If you use any given tool for a long enough period of time you will find problems with it no matter how perfectly crafted it might be. WordPress is a tool like this that does a spectacular job of managing content as a barebones application but when you start modifying it to suit your own unique needs it can also impact the performance of it whether it really slows down or just seems like it has. Here are some basic tips and troubleshooting steps if it seems like your installation has started exhibiting signs of sub-par performance.
1. Plugins are often a source of grief for WordPress users as they are developed (usually) outside the framework of the application and, in the case of older plugins, may use features of WordPress that are deprecated and on their way out of use. One of the first steps that you can take to test this out is to disable all plugins via the link at the bottom of the Plugin page in the administration area and then reactivate each of them one at a time until you can isolate the one exhibiting problematic behavior. Usually this examination will yield a plugin that is badly outdated. Find the newer version of the plugin and try it out. In most cases, this will solve the problem but if the behavior persists then report the situation to the plugin developer and do a quick search of the WordPress forums to see if other users are experiencing the same problem. The forums can often give you ideas of how to work around the problem.
It can also be helpful to use the plugins that are available from the WordPress Plugins repository as newer versions of WP actually track the versions of plugins and will notify you via the Plugin screen when newer versions are available. Take advantage of this feature whenever it is possible as it will save you valuable time searching around when you experience an issue with a plugin.
2. Consider caching. If your public facing pages are loading slowly you might want to consider the use of a plugin like WP Super Cache to make pages load faster. This plugin won’t help you as a registered user but it will reduce the overall system load by serving up static pages to visitors who don’t leave comments. This will also protect your server from getting crushed should you be linked from a huge aggregation site like Digg or other sites that generated huge amounts of incoming traffic.

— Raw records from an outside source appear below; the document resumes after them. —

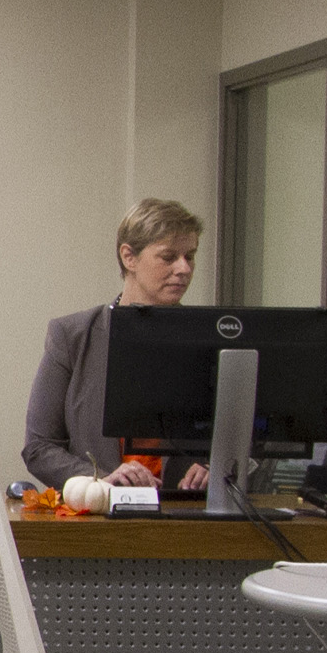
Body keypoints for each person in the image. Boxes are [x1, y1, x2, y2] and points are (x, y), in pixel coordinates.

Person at [22, 198, 211, 491]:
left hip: (185, 518)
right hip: (102, 517)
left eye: (190, 256)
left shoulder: (207, 338)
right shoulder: (72, 335)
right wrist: (98, 479)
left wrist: (216, 468)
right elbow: (39, 448)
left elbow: (255, 442)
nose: (184, 268)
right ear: (129, 257)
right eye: (169, 257)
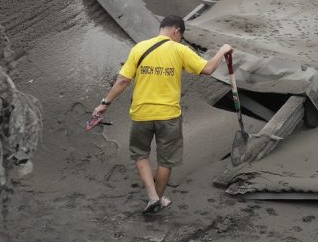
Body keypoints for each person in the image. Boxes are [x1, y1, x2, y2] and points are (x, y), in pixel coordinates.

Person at [91, 15, 230, 214]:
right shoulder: (180, 49)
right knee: (166, 161)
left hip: (141, 114)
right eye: (181, 36)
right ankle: (158, 198)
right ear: (177, 31)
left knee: (140, 155)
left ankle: (153, 196)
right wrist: (222, 51)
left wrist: (105, 103)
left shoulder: (139, 48)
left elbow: (123, 80)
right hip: (169, 116)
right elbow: (208, 68)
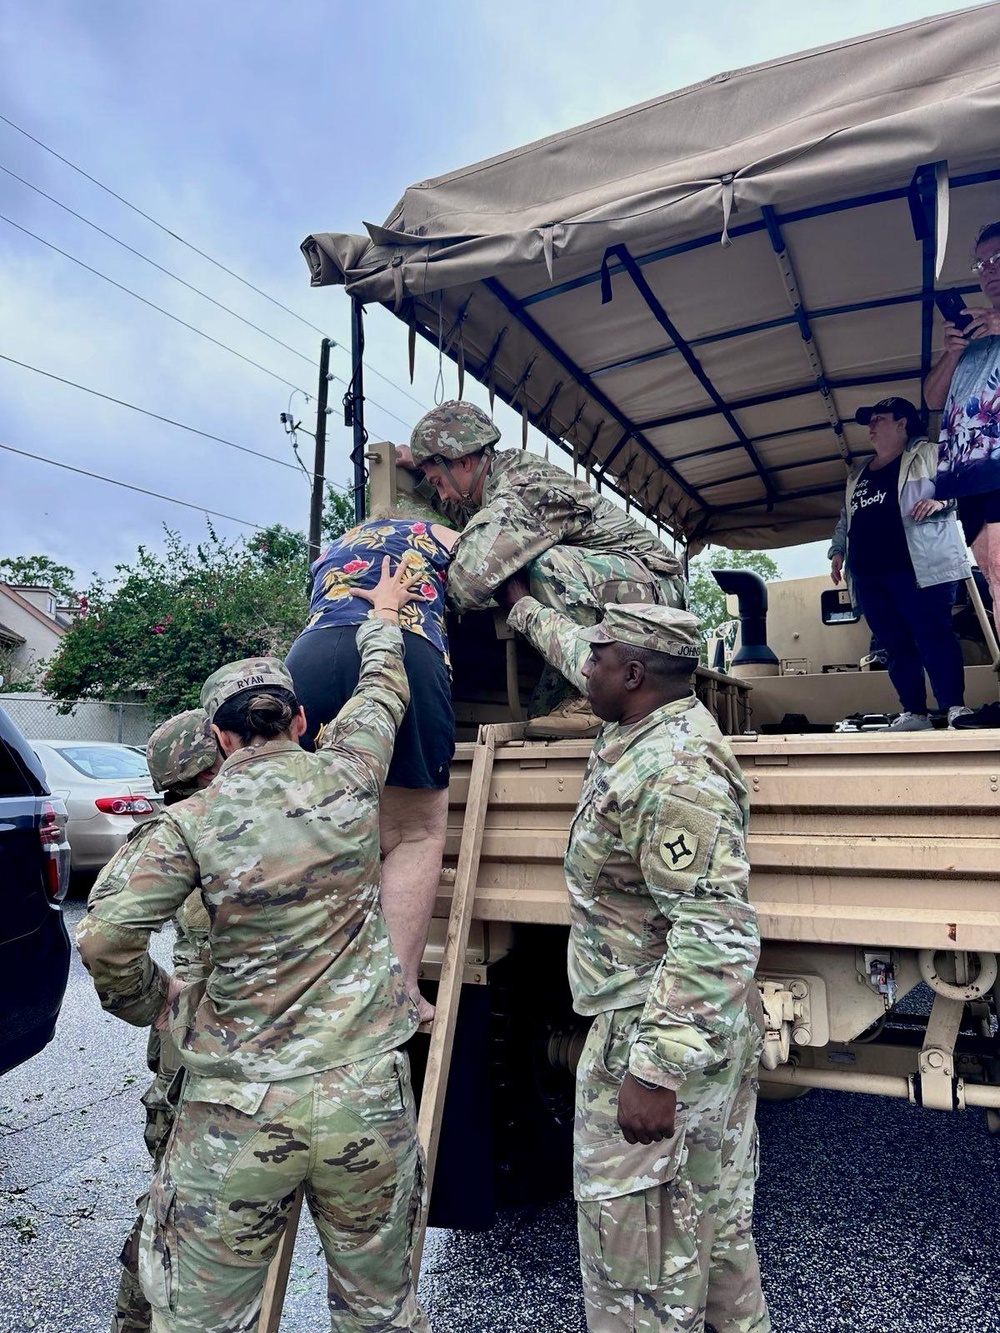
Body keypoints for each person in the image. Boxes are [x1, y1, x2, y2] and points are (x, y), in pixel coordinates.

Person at [77, 558, 431, 1333]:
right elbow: (382, 690)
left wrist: (156, 1004)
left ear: (218, 735)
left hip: (238, 1115)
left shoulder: (191, 821)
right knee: (381, 1314)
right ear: (301, 720)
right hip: (365, 1100)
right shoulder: (351, 774)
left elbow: (105, 935)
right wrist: (386, 612)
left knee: (202, 1319)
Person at [494, 581, 769, 1333]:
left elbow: (714, 929)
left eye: (601, 658)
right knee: (710, 1244)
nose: (587, 669)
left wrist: (654, 1070)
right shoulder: (646, 725)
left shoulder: (672, 769)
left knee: (638, 1271)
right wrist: (522, 603)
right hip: (683, 1024)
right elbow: (575, 645)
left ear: (635, 673)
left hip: (656, 1029)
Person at [399, 399, 686, 736]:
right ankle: (581, 688)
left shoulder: (523, 491)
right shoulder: (495, 482)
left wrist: (399, 594)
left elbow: (466, 583)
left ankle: (593, 691)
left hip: (656, 586)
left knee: (544, 564)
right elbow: (465, 512)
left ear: (463, 461)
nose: (441, 495)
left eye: (437, 482)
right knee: (543, 712)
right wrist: (420, 475)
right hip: (619, 587)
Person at [286, 505, 458, 1026]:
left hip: (310, 655)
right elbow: (483, 577)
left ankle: (316, 984)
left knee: (320, 821)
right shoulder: (434, 533)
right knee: (415, 832)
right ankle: (399, 992)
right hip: (401, 645)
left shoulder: (334, 547)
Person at [82, 708, 221, 1333]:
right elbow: (105, 941)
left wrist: (159, 1004)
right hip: (214, 1054)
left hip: (186, 1049)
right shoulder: (205, 828)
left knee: (170, 1213)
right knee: (179, 1222)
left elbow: (108, 941)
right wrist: (160, 1000)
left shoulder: (175, 830)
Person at [828, 397, 970, 731]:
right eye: (869, 421)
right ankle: (915, 713)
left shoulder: (930, 454)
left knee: (933, 635)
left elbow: (965, 486)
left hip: (920, 567)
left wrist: (940, 501)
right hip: (869, 575)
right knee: (893, 643)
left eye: (878, 419)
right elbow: (846, 517)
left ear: (902, 423)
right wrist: (837, 551)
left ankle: (954, 707)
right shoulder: (858, 473)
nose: (871, 427)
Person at [925, 220, 1000, 728]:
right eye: (981, 263)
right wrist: (952, 354)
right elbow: (931, 400)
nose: (988, 272)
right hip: (973, 480)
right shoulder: (970, 336)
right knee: (995, 580)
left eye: (997, 259)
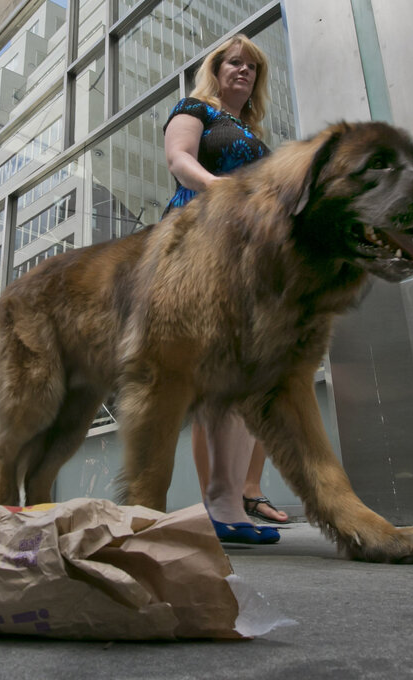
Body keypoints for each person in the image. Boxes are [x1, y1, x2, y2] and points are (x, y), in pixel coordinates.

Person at [162, 34, 285, 544]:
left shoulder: (254, 132)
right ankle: (219, 503)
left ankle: (231, 503)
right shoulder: (195, 109)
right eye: (233, 62)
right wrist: (224, 189)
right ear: (215, 69)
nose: (242, 71)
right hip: (197, 235)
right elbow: (179, 159)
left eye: (251, 67)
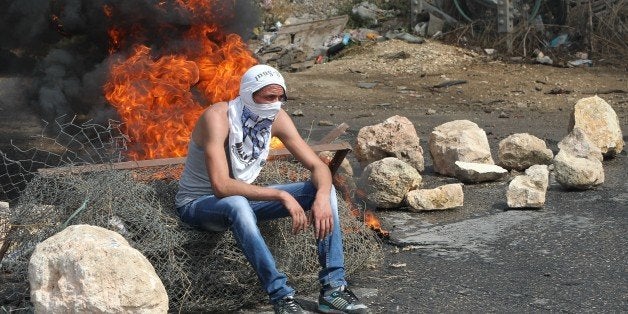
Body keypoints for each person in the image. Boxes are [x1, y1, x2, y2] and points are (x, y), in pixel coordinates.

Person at [174, 64, 369, 314]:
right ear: (247, 94)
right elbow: (222, 186)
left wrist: (320, 198)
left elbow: (317, 166)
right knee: (237, 203)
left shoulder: (276, 118)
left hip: (241, 199)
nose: (275, 104)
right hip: (199, 203)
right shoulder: (218, 117)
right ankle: (281, 297)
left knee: (322, 189)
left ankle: (333, 289)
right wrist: (280, 194)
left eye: (280, 97)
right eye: (268, 97)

3. Examine your logs. Translate that title into “talk to your service provider” if you’re using a hosted site as they may grant you access to your logs or help you identify potential problems that may show up in system logs. There isn’t an easy answer using this suggestion as hosting environments vary wildly but what you’re looking for are repeated errors that happen with regularity and the sources of the error.
4. Look at your database. WordPress relies on a database to store everything so problems with the database or connections to it are another potential source of complications. Unfortunately diagnosing database problems from within WP isn’t possible at the present but most hosted environments will have some access tool that allows you to examine databases. PHPMyAdmin is the most common of these and you can use it to analyze your database tables and repair damaged tables if it is necessary.
5. Look at your situation. If you’re dealing with a lot of traffic and a tiny hosting company or some antiquated hardware of your own that seemed good enough when you started then you need to strongly consider upgrading your hosting solution. Take it as a measure of success that people want to access your site and realistically reassess what you need to continue delivering the same content without crushing your host or your machine.